Don't let Satan steer you from your life with Christ!

I have realized that prayer is the only way we can defeat and protect ourselves from Satan. I have been struggling with some heavy issues with my ex-husband as well as whether or not I should move my little family back to Tennessee. My heart has been clouded by stress, anxiety and fear. I would sit and tell myself that I needed to pray about it, but prayed about any and everything else in my quiet moments. I knew the Lord knew what was on my heart, but I didn't speak to Him about it. 

I emailed a dear friend about my faced problems and was told to "bathe it in prayer." She told me I needed to go to the Lord and listen for His will to be revealed. Again, I prayed but did not truly pray like I knew I should have about these significant events.

Sitting in church yesterday I was listening to Brother Jack preach from Joshua. I was realizing that Satan has been eating at me in these two areas and messing with my emotions. I was letting him have a grand ole time too! Out of no where Brother Jack says, "Bathe any decision in prayer and do so with an open Bible." My eyes and ears immediately perked up. I knew God was telling me yet again to bathe my fears and problems in Him.

I know God is the judge of my ex-husband, and He also will take care of him. I just have to trust in Him and know He will take care of me even when those before will not. I truly feel like I am supposed to move my family back to Tennessee. I am giving that situation up to the Lord. I am not going to let Satan have his way with me when it comes to my past.

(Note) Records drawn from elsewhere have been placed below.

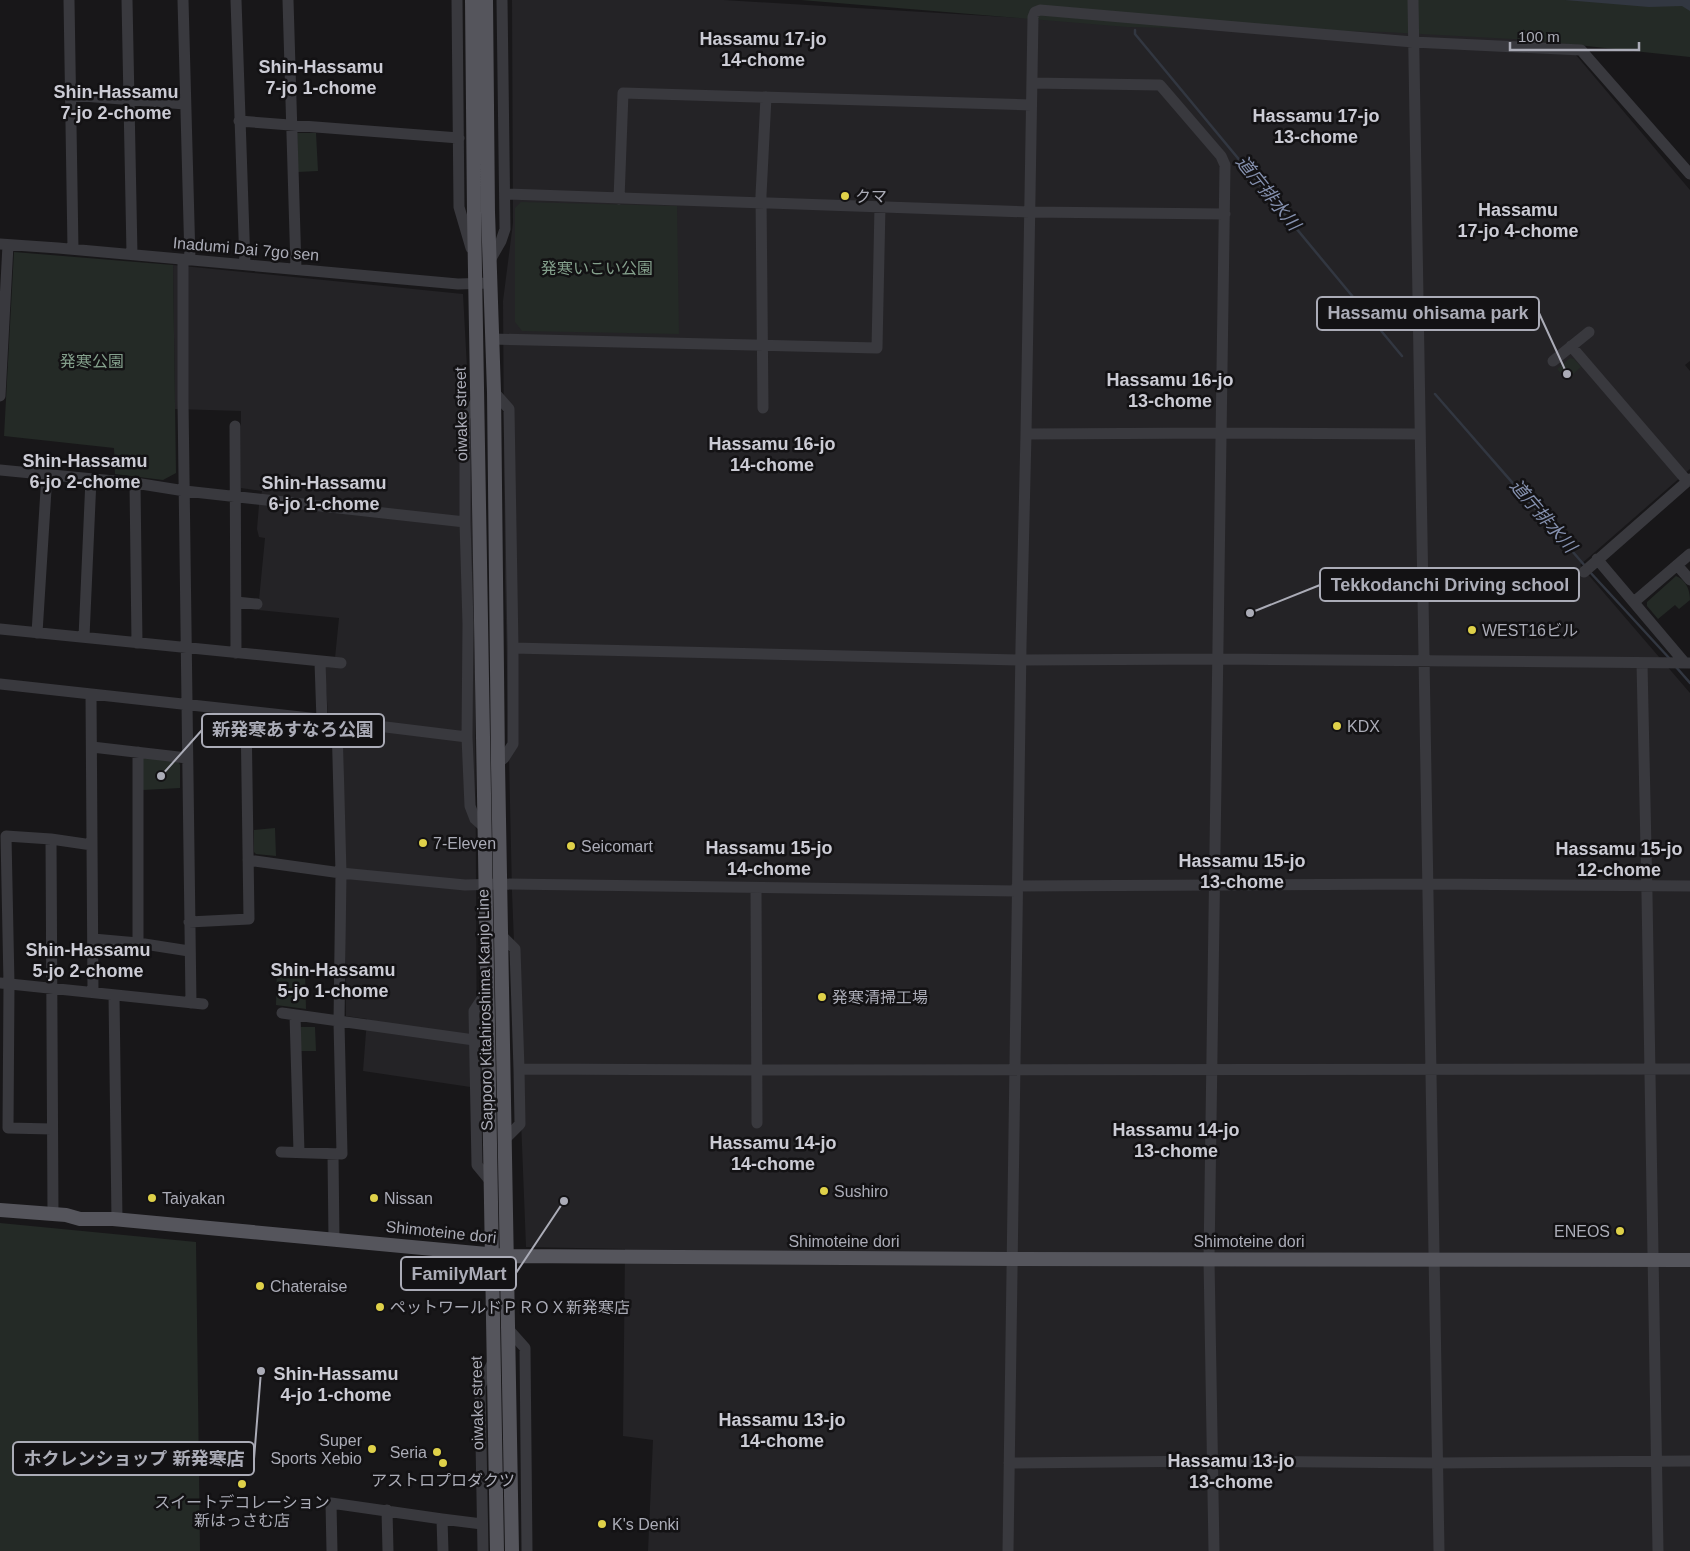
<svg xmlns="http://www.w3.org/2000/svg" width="1690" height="1551" font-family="Arial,'Noto Sans JP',sans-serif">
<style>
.built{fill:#242326}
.green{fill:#242a26}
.water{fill:#323741}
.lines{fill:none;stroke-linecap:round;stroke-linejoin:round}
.stream{stroke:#323741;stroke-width:2.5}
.minor{stroke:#39393e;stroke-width:11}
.major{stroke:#55555c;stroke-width:14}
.poi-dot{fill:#dfd149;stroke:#131214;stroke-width:2}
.labels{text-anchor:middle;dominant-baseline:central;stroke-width:5;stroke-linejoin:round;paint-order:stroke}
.poi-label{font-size:16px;fill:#abacb7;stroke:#131214;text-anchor:start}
.street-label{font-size:16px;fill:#abacb7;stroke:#131214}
.park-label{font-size:16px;fill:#84a08c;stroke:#131214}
.neighbourhood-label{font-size:18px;font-weight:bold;fill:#cbcbd4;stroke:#131214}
.water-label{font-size:18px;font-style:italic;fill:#8591af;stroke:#131214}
.leader{fill:none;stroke:#abacb7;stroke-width:2}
.callout-dot{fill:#abacb7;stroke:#131214;stroke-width:2}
.callout{fill:#131214;stroke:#abacb7;stroke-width:2}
.callout-label{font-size:18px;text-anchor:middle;font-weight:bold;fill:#abacb7}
</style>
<rect width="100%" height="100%" fill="#181719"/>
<path class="built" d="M 512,0 L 724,0 L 1022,18 L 1042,0 L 1565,42 L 1690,190 L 1690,361 L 1685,365 L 1690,371 L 1690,469 L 1580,565 L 1690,693 L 1690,1551 L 648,1551 L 653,1440 L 623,1436 L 625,1249 L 526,1247 L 512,892 L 505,579 L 503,301 L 513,223 Z
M 173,265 L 463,294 L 470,423 L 475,671 L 477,1088 L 363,1071 L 367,1019 L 346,1016 L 343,729 L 328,715 L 324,658 L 335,658 L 339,618 L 258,610 L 265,538 L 259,537 L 257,529 L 259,505 L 262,491 L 241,488 L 241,411 L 175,409 Z"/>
<path class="green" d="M 801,0 L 1690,0 L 1690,57 L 1530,40 L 1385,32 L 1127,27 Z
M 297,133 L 316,133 L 318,171 L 298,172 Z
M 521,202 L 677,206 L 679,334 L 522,331 L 515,322 L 515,208 Z
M 14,252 L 173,265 L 176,473 L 163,480 L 115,474 L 114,448 L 4,436 Z
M 1570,358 L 1574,359 L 1581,367 L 1567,380 L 1557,369 Z
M 1676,576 C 1686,580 1690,590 1690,600 L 1679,609 L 1675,605 L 1658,619 L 1647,606 L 1647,602 Z
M 145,757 L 178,760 L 180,765 L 180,788 L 143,790 L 141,760 Z
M 275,828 L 276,856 L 256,854 L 254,852 L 254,830 Z
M 277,967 L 305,970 L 306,1009 L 276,1005 Z
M 301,1027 L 315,1027 L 316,1051 L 301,1051 Z
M 0,1223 L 196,1242 L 200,1551 L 0,1551 Z"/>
<path class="water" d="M 1565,0 L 1690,0 L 1690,11 L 1682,6 L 1649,7 Z"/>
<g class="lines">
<path class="stream" d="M 1135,30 L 1135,34 L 1402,356
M 1435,394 L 1586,567
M 1589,571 L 1670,659
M 1676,667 L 1690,683"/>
<path class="minor" d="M 69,0 L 73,249
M 127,0 L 132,254
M 183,0 L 190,260
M 236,0 L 245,265
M 288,0 L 296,269
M 457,0 L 459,207 L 471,248
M 1413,0 L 1439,1551
M 1032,83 L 1160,85 L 1221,156 L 1225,165 L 1209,1259 L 1214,1551
M 70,95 L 185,104
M 239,121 L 459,138
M 505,194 L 1029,212 L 1225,214
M 619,199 L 623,93 L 1031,105
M 0,244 L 58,248 L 458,284 L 490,283
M 183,260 L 183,401 L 191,1003
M 489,262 L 501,241 L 505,229 L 502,0
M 492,339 L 877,348 L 880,206
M 1571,346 L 1687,481
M 1553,361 L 1589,332
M 494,392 L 509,409 L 513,648 L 513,744 L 504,758 L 498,763
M 0,396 L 8,245
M 478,399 L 465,417 L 465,522 L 468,624 L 467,737 L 470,806 L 475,819 L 485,828
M 763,408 L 761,195 L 766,97
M 235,426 L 236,653
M 1026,434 L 1221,433 L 1420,434
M 0,470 L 135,483 L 185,491 L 465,522
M 135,483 L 137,643
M 1597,559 L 1685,663
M 1677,565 L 1690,580
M 1584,572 L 1690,479
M 236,602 L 257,604
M 1634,602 L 1690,554
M 0,629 L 341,663
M 37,633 L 47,474
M 84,637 L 91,479
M 513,648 L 1021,660 L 1218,659 L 1690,663
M 320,662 L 322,720
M 1642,663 L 1647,895 L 1658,1551
M 0,684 L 337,721 L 467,737
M 91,694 L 93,992
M 92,747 L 187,758
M 51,839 L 53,1214
M 248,860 L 341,873 L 465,885 L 500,884 L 1017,891
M 1017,886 L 1428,884 L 1690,886
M 756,888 L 757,1123
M 189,922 L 249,919 L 246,712
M 502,936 L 515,949 L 519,1069 L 520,1124 L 505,1139
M 93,939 L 138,943 L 189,951
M 138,943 L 138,752
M 0,983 L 203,1004
M 487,991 L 474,1011 L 477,1165 L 491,1182
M 114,995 L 117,1220
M 282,1013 L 474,1040
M 295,1015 L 299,1152
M 519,1069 L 756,1070 L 1690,1069
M 52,1129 L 8,1128 L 9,984 L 6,836 L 51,839 L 92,845
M 281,1152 L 342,1154 L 339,1022 L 341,873 L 337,721
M 333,1154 L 334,1240
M 509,1330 L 525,1348 L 527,1551
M 1009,1463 L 1213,1461 L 1438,1463 L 1690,1461
M 387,1510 L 388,1551
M 442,1519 L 443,1551
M 332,1551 L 331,1503 L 442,1519 L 482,1524
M 483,1551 L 480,1386 L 493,1362
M 1008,1551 L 1021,645 L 1026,434 L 1033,17 L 1035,12 L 1040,10 L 1413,42 L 1581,50 L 1690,174"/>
<path class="major" d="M 472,0 L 474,213 L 497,1551
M 486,0 L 488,212 L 494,392 L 498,763 L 512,1551
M 0,1210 L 66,1215 L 80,1219 L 113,1219 L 508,1256 L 1012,1259 L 1690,1260"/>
</g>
<g class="poi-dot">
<circle cx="845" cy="196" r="5"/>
<circle cx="1472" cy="630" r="5"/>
<circle cx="1337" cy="726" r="5"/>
<circle cx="423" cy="843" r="5"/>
<circle cx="571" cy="846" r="5"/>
<circle cx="822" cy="997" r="5"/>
<circle cx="824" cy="1191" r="5"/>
<circle cx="152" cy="1198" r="5"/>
<circle cx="374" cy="1198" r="5"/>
<circle cx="1620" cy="1231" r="5"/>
<circle cx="260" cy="1286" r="5"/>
<circle cx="380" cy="1307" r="5"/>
<circle cx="372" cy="1449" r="5"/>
<circle cx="437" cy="1452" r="5"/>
<circle cx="443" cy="1463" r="5"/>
<circle cx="242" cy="1484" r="5"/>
<circle cx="602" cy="1524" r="5"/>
</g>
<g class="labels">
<g class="poi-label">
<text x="855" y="196">クマ</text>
<text x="1482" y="630">WEST16ビル</text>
<text x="1347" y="726">KDX</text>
<text x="433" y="843">7-Eleven</text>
<text x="581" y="846">Seicomart</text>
<text x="832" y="997">発寒清掃工場</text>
<text x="834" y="1191">Sushiro</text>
<text x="162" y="1198">Taiyakan</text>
<text x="384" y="1198">Nissan</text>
<text x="1610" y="1231" text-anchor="end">ENEOS</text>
<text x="270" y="1286">Chateraise</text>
<text x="390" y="1307">ペットワールドＰＲＯＸ新発寒店</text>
<text x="362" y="1440" text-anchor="end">Super<tspan x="362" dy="18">Sports Xebio</tspan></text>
<text x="427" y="1452" text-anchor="end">Seria</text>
<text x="443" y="1480" text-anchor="middle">アストロプロダクツ</text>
<text x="242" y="1502" text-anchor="middle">スイートデコレーション<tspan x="242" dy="18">新はっさむ店</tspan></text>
<text x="612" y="1524">K's Denki</text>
</g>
<g class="street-label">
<text transform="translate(246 249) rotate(5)">Inadumi Dai 7go sen</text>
<text transform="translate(461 414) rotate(-91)">oiwake street</text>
<text transform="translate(485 1010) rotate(-91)">Sapporo Kitahiroshima Kanjo Line</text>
<text transform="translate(441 1232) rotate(6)">Shimoteine dori</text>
<text x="844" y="1241">Shimoteine dori</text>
<text x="1249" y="1241">Shimoteine dori</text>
<text transform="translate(477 1403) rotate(-91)">oiwake street</text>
</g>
<g class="park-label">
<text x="597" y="268">発寒いこい公園</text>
<text x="92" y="361">発寒公園</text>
</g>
<g class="neighbourhood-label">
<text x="763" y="39">Hassamu 17-jo<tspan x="763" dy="21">14-chome</tspan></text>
<text x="321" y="67">Shin-Hassamu<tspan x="321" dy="21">7-jo 1-chome</tspan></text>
<text x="116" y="92">Shin-Hassamu<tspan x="116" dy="21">7-jo 2-chome</tspan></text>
<text x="1316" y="116">Hassamu 17-jo<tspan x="1316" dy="21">13-chome</tspan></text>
<text x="1518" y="210">Hassamu<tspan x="1518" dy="21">17-jo 4-chome</tspan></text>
<text x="1170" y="380">Hassamu 16-jo<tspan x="1170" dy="21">13-chome</tspan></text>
<text x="772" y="444">Hassamu 16-jo<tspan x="772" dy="21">14-chome</tspan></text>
<text x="85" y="461">Shin-Hassamu<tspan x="85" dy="21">6-jo 2-chome</tspan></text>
<text x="324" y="483">Shin-Hassamu<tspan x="324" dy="21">6-jo 1-chome</tspan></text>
<text x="769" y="848">Hassamu 15-jo<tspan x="769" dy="21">14-chome</tspan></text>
<text x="1619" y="849">Hassamu 15-jo<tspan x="1619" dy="21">12-chome</tspan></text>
<text x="1242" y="861">Hassamu 15-jo<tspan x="1242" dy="21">13-chome</tspan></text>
<text x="88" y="950">Shin-Hassamu<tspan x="88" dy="21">5-jo 2-chome</tspan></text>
<text x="333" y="970">Shin-Hassamu<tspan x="333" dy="21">5-jo 1-chome</tspan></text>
<text x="1176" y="1130">Hassamu 14-jo<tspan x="1176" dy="21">13-chome</tspan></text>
<text x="773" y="1143">Hassamu 14-jo<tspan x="773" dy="21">14-chome</tspan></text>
<text x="336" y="1374">Shin-Hassamu<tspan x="336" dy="21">4-jo 1-chome</tspan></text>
<text x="782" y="1420">Hassamu 13-jo<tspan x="782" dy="21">14-chome</tspan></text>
<text x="1231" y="1461">Hassamu 13-jo<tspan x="1231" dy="21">13-chome</tspan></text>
</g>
<g class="water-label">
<text transform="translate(1268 193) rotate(51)">道庁排水川</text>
<text transform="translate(1543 516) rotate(49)">道庁排水川</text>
</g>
</g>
<path class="leader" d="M1567 374L1539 313M1250 613L1320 585M161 776L202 730M564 1201L516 1273M261 1371L254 1459"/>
<g class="callout-dot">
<circle cx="1567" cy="374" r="5"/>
<circle cx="1250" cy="613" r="5"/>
<circle cx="161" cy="776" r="5"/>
<circle cx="564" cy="1201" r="5"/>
<circle cx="261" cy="1371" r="5"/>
</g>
<g class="callout">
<rect x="1317" y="297" width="222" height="33" rx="5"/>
<rect x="1320" y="568" width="259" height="33" rx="5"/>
<rect x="202" y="714" width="182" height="33" rx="5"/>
<rect x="401" y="1257" width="115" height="33" rx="5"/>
<rect x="13" y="1442" width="241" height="33" rx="5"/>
</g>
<g class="callout-label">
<text x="1428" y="319">Hassamu ohisama park</text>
<text x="1450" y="591">Tekkodanchi Driving school</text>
<text x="293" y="736">新発寒あすなろ公園</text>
<text x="459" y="1280">FamilyMart</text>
<text x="134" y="1465">ホクレンショップ 新発寒店</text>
</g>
<path d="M1510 42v8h129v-8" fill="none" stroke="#abacb7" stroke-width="2.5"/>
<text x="1518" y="42" font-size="15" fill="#abacb7" stroke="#131214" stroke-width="4" paint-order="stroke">100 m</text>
</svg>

After prayer and people speaking to me, I truly feel that we are supposed to move back to Tennessee. I want to go home! I want to be back where I have spiritual support and love. I want to have my relationship with Christ strengthened by those who love and know Him. I want to spend time with my family. I want to shower my children with God's love and word with the help of family and church. I want to be back in His love and word. I realize I can feel God's love and be in His word wherever I may be, but something about doing these things at home is calling me.

These past several months of living here have opened my eyes to a lot of things. I have realized that God can turn a cursing into a blessing. God has taken my curse of divorce and made it into a blessing in the fact that I am walking with Him and my children  have come to know Him. He has made me realize He is the only man I need in my life and I can do this single parenting thing with the help of His mercy and grace. He has turned my move here into a blessing in the sense that I have realized that my family in Tennessee does love me and want me around. They do love my children and want them in their lives. They have seen the errors of their ways too and we have had heart felt talks that were long over due. I pray that when we return these feelings are still shown by all parties.

It is my prayer that if it be God's will for us to move that a home will be provided in the time frame we need. If it be His will a job will become available. If it be His will the lease on our current home will get lifted with ease. If it be His will we will be able to come up with funds and able bodies to move us back. I pray that the issues with my ex-husband will be resolved in His time and that I will not allow Satan to tear my faith in God taking care of us down.

God has a plan for me. He loves me and my children very much, He always will. He will always take care of us, always has. He blesses me daily. He is my rock. He will never leave me.